___ Task data

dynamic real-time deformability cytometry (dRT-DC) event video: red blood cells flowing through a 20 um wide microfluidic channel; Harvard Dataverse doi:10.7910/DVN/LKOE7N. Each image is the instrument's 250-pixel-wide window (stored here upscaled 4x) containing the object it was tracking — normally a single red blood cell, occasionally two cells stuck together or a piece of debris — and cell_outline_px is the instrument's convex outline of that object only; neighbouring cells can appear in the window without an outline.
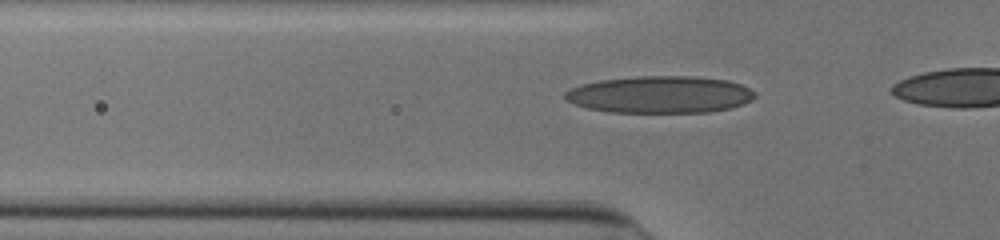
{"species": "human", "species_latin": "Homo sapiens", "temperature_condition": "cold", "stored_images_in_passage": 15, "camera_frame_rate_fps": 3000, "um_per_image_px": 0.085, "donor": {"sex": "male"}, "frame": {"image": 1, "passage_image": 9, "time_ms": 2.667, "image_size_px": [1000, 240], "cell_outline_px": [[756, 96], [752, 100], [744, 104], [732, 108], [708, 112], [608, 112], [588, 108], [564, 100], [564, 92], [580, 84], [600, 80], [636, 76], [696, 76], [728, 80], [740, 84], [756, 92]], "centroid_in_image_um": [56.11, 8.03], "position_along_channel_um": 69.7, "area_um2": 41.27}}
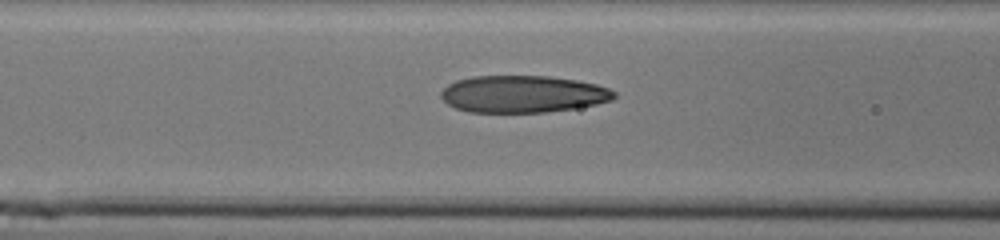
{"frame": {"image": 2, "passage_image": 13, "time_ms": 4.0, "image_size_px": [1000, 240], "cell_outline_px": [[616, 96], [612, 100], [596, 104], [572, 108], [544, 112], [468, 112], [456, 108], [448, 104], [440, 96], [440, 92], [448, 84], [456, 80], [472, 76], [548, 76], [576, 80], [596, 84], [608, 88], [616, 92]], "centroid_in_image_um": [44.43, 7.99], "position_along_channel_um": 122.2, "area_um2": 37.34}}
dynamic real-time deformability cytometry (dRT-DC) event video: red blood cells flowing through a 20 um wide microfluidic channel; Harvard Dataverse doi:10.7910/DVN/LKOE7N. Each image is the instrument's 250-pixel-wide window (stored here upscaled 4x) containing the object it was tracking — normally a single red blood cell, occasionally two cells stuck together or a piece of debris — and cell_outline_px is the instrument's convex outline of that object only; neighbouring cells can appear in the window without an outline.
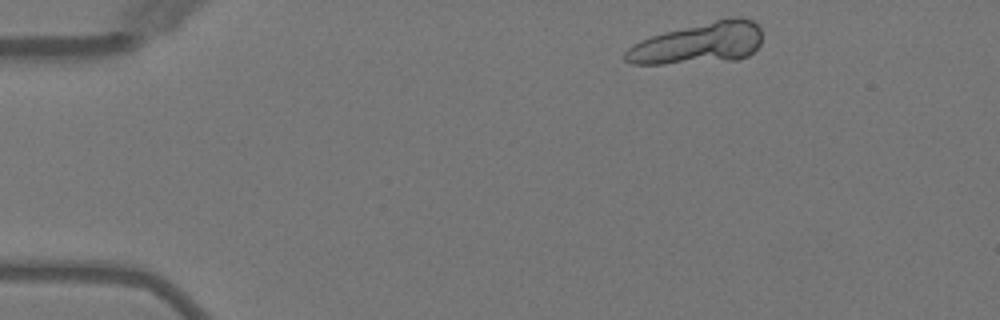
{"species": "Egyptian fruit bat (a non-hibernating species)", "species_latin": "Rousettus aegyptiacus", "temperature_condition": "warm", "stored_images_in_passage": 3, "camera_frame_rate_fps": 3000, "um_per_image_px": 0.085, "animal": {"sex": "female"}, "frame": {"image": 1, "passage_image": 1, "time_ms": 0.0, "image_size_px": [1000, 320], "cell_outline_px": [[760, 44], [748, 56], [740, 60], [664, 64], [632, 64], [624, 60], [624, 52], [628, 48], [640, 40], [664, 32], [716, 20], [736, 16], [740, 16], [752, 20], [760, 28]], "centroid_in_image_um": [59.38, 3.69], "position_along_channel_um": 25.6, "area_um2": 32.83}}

______

### Required work
All of the entries above should be copied exactly, except for the pictures.

### The solution
dynamic real-time deformability cytometry (dRT-DC) event video: red blood cells flowing through a 20 um wide microfluidic channel; Harvard Dataverse doi:10.7910/DVN/LKOE7N. Each image is the instrument's 250-pixel-wide window (stored here upscaled 4x) containing the object it was tracking — normally a single red blood cell, occasionally two cells stuck together or a piece of debris — and cell_outline_px is the instrument's convex outline of that object only; neighbouring cells can appear in the window without an outline.
{"species": "human", "species_latin": "Homo sapiens", "temperature_condition": "cold", "stored_images_in_passage": 15, "camera_frame_rate_fps": 3000, "um_per_image_px": 0.085, "donor": {"sex": "male"}, "frame": {"image": 1, "passage_image": 9, "time_ms": 2.667, "image_size_px": [1000, 240], "cell_outline_px": [[756, 96], [752, 100], [744, 104], [732, 108], [708, 112], [608, 112], [588, 108], [564, 100], [564, 92], [580, 84], [600, 80], [636, 76], [696, 76], [728, 80], [740, 84], [756, 92]], "centroid_in_image_um": [56.11, 8.03], "position_along_channel_um": 69.7, "area_um2": 41.27}}
{"frame": {"image": 2, "passage_image": 13, "time_ms": 4.0, "image_size_px": [1000, 240], "cell_outline_px": [[616, 96], [612, 100], [596, 104], [572, 108], [544, 112], [468, 112], [456, 108], [448, 104], [440, 96], [440, 92], [448, 84], [456, 80], [472, 76], [548, 76], [576, 80], [596, 84], [608, 88], [616, 92]], "centroid_in_image_um": [44.43, 7.99], "position_along_channel_um": 122.2, "area_um2": 37.34}}
dynamic real-time deformability cytometry (dRT-DC) event video: red blood cells flowing through a 20 um wide microfluidic channel; Harvard Dataverse doi:10.7910/DVN/LKOE7N. Each image is the instrument's 250-pixel-wide window (stored here upscaled 4x) containing the object it was tracking — normally a single red blood cell, occasionally two cells stuck together or a piece of debris — and cell_outline_px is the instrument's convex outline of that object only; neighbouring cells can appear in the window without an outline.
{"species": "Egyptian fruit bat (a non-hibernating species)", "species_latin": "Rousettus aegyptiacus", "temperature_condition": "warm", "stored_images_in_passage": 3, "camera_frame_rate_fps": 3000, "um_per_image_px": 0.085, "animal": {"sex": "female"}, "frame": {"image": 1, "passage_image": 1, "time_ms": 0.0, "image_size_px": [1000, 320], "cell_outline_px": [[760, 44], [748, 56], [740, 60], [664, 64], [632, 64], [624, 60], [624, 52], [628, 48], [640, 40], [664, 32], [716, 20], [736, 16], [740, 16], [752, 20], [760, 28]], "centroid_in_image_um": [59.38, 3.69], "position_along_channel_um": 25.6, "area_um2": 32.83}}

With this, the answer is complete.